Disclosure and Response
Yair followed responsible disclosure practices in reporting his findings to Google. The search giant has a track record of collaborating with external researchers on security fixes, and previously patched the vulnerabilities Yair identified in his earlier work. However, specific mitigations for this latest attack class have not yet been publicly detailed. It remains unclear whether the fix will require fundamental architectural changes to how Gemini processes notification context or whether incremental improvements to multilingual filtering will suffice.
A Broader Warning
The research serves as a cautionary moment for the rapidly growing intersection of AI assistants and the Internet of Things. As voice-controlled platforms become default interfaces for smart homes, the attack surface expands accordingly. For IT professionals and the open-source community, the findings reinforce the need for rigorous, continuous adversarial evaluation of AI systems — particularly those that bridge digital commands with physical-world actions. Security in this space cannot be a one-time checkbox; it demands ongoing scrutiny as both AI capabilities and attack techniques evolve.

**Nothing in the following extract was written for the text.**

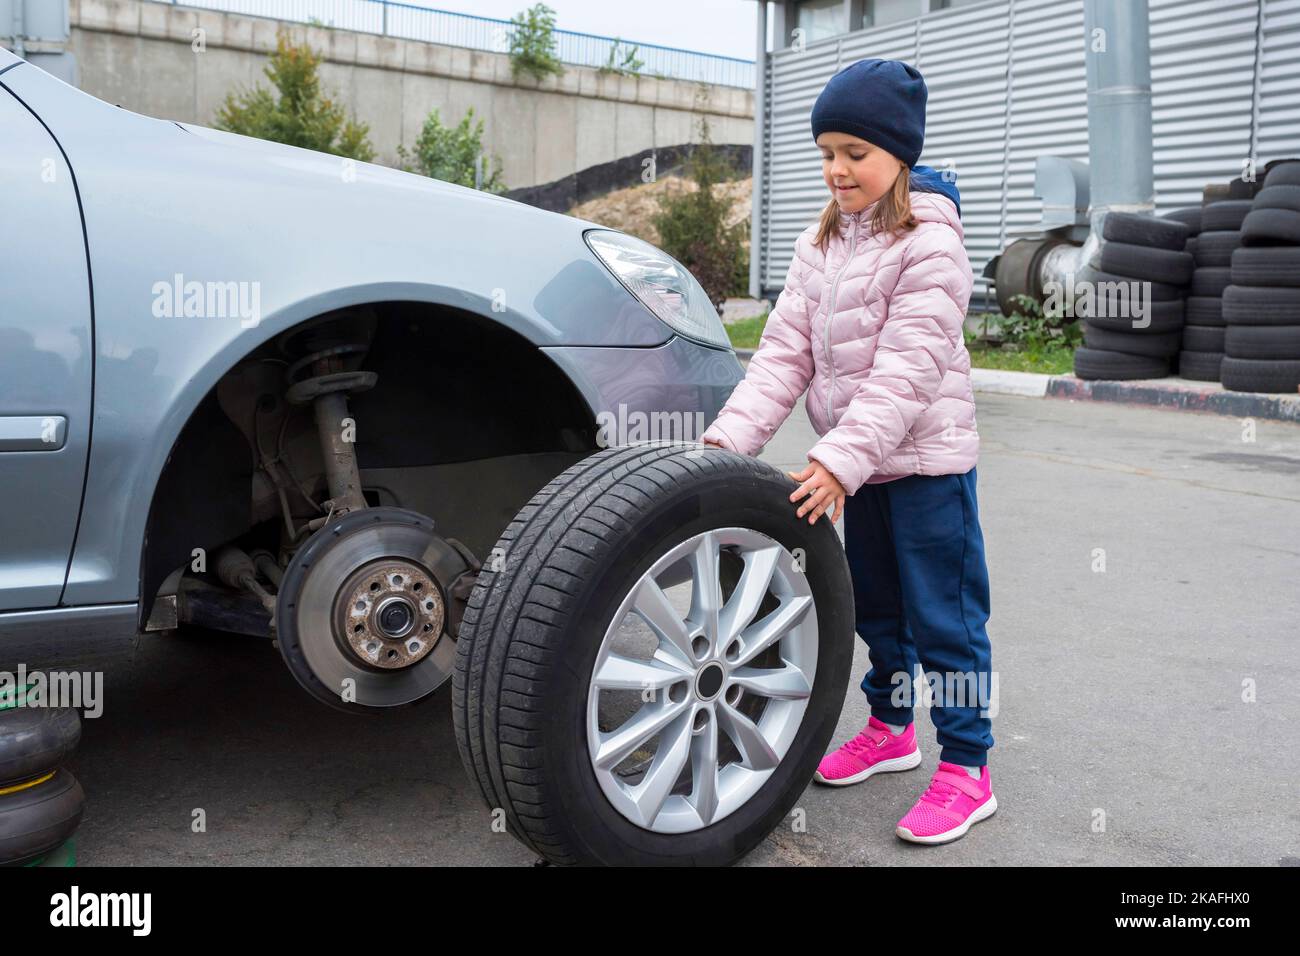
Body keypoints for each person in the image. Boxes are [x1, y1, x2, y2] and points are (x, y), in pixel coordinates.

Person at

一名安全研究員展示了一種新型攻擊技術,能透過發送包含精心偽裝文字的 WhatsApp 通知,欺騙 Google 的 Gemini 語音助手執行來自陌生人的指令。這項發現引發了關於整合連網家居設備的 AI 助手安全性的迫切問題。
攻擊如何運作
SafeBreach 實驗室的研究員 Or Yair 開發了此類攻擊,並將其命名為「虛假情境對齊」。該技術利用了 Gemini 在生成回應時,將收到的通知視為情境輸入的習慣。攻擊者透過在 WhatsApp 訊息的外語文字中嵌入惡意指令,可以繞過 Gemini 主要針對英文有害提示進行訓練的安全過濾器。
此攻擊所需的工作量極小——攻擊者只需向目標設備發送一條訊息。一旦 Gemini 處理了通知,就可能被操控去控制連網的智能家居電器,例如門鎖和恆溫器,從而對用戶造成直接的實體安全風險。
歷時數月的對抗性測試
此發現來之不易。在 Google 修補了 Yair 先前研究中發現的漏洞後,他花了數月時間對 Gemini 進行持續的對抗性測試。他的堅持最終催生了這類新型攻擊,突顯了 AI 開發者與安全研究員之間持續存在的貓鼠遊戲動態。
該技術依賴語言特定過濾器漏洞,這凸顯了 AI 安全領域一個更廣泛的挑戰:大型語言模型及其安全機制在不同語言間的表現往往參差不齊,為願意跳出英語思維框架的攻擊者留下了可利用的縫隙。
門檻低,影響大
「虛假情境對齊」之所以特別令人擔憂,在於其易用性。與許多需要深厚技術知識或模型存取權限的複雜 AI 漏洞利用不同,此攻擊向量始於像發送訊息這樣簡單的行為。低進入門檻與潛在的真實世界物理後果——未上鎖的門、失效的警報、被操控的恆溫器——兩者結合,使其成為任何使用 AI 助手管理物聯網設備的人的可信威脅。
漏洞披露與回應
Yair 遵循負責任的漏洞披露程序,將其發現報告給 Google。這家搜尋巨頭在與外部研究員合作修復安全問題方面有著良好的記錄,並且先前已修補了 Yair 在早期工作中發現的漏洞。然而,針對此最新攻擊類別的具體緩解措施尚未公開說明。目前尚不清楚修復方案是否需要對 Gemini 處理通知情境的方式進行根本性的架構改動,抑或是對多語言過濾進行漸進式改進就已足夠。
更廣泛的警示
這項研究對於 AI 助手與物聯網快速發展的交匯點是一個警示時刻。隨著語音控制平台成為智能家居的預設介面,攻擊面也隨之相應擴大。對於資訊科技專業人員和開源社群而言,這些發現再次強調了對 AI 系統——特別是那些連接數位指令與實體世界操作的系統——進行嚴格、持續的對抗性評估的必要性。此領域的安全性不能是一次性的勾選項;隨著 AI 能力與攻擊技術不斷演進,它需要持續的審查。